GOAL OF THE EXERCISE ▸ Quote the listing in full, exactly as given, minus any pictures.

[Start of section]

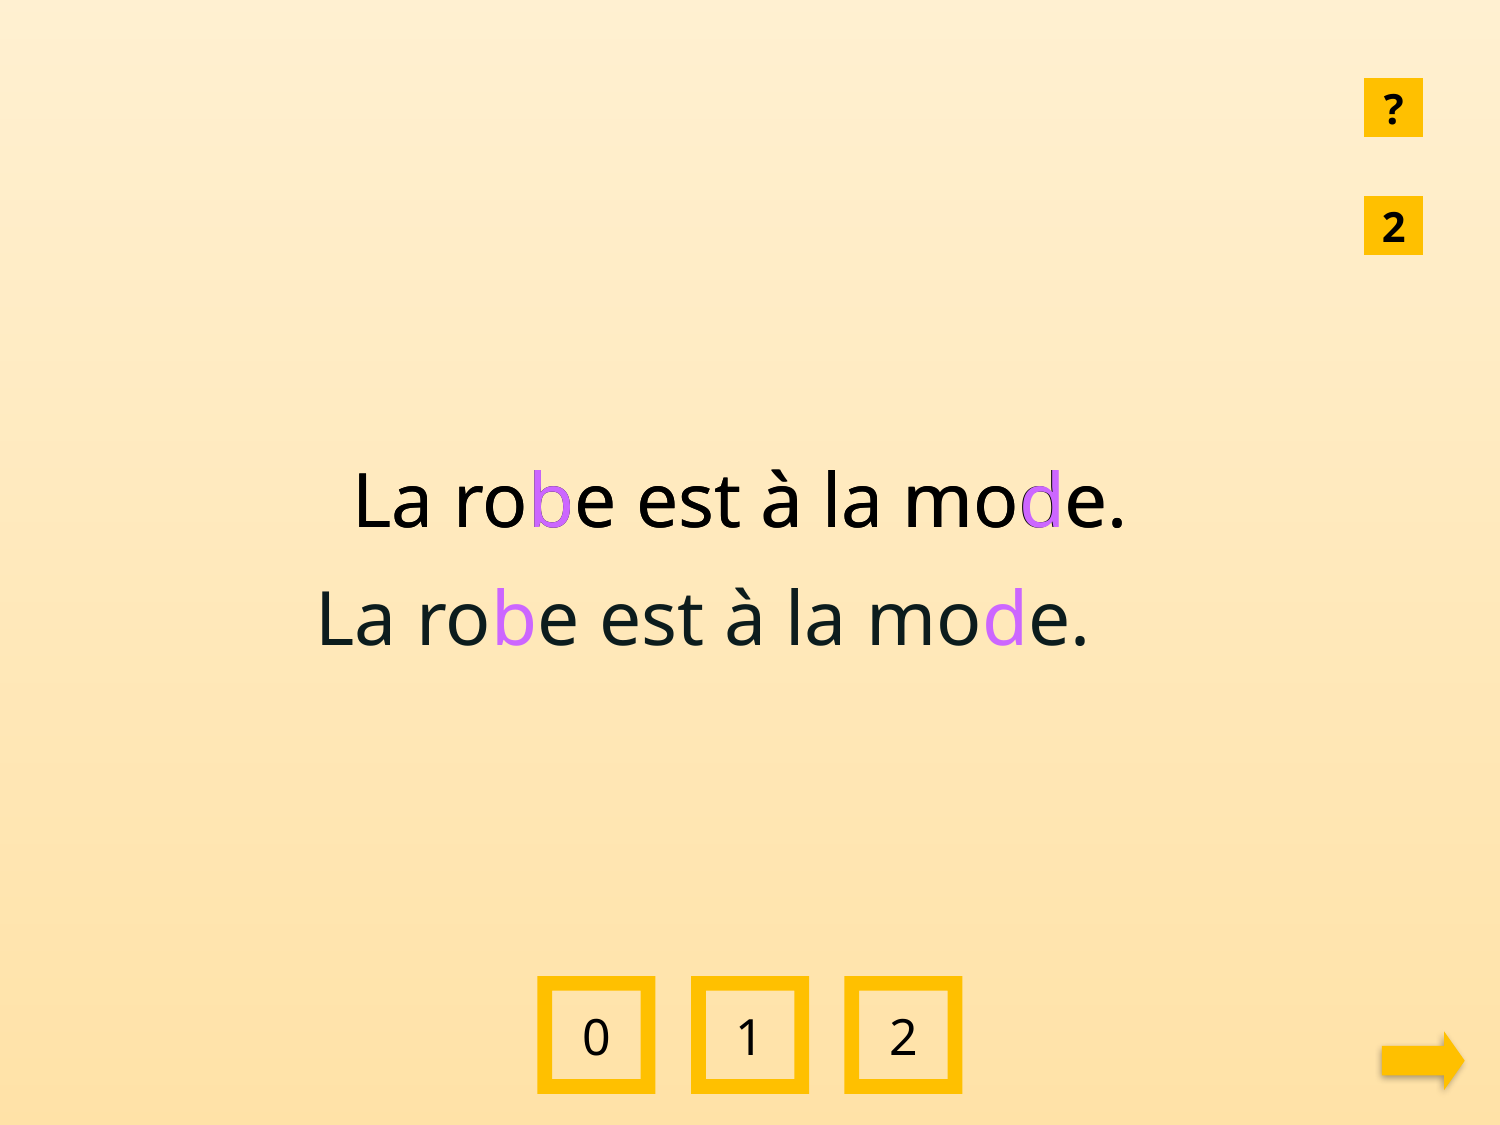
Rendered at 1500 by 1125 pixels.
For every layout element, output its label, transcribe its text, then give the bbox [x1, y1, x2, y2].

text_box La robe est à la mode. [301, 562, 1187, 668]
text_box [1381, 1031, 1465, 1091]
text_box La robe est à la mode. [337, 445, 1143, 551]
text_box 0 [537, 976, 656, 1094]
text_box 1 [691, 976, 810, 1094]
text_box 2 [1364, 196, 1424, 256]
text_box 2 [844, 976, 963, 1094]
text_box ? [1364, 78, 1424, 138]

[End of section]

ANSWER BELOW ▸
Rendered at 1500 by 1125 pixels.
For every layout element, output its label, transcribe its text, then give the bbox [x1, y1, x2, y2].

text_box La robe est à la mode. [301, 562, 1187, 668]
text_box [1381, 1031, 1465, 1091]
text_box La robe est à la mode. [337, 445, 1143, 551]
text_box 0 [537, 976, 656, 1094]
text_box 1 [691, 976, 810, 1094]
text_box 2 [1364, 196, 1424, 256]
text_box 2 [844, 976, 963, 1094]
text_box ? [1364, 78, 1424, 138]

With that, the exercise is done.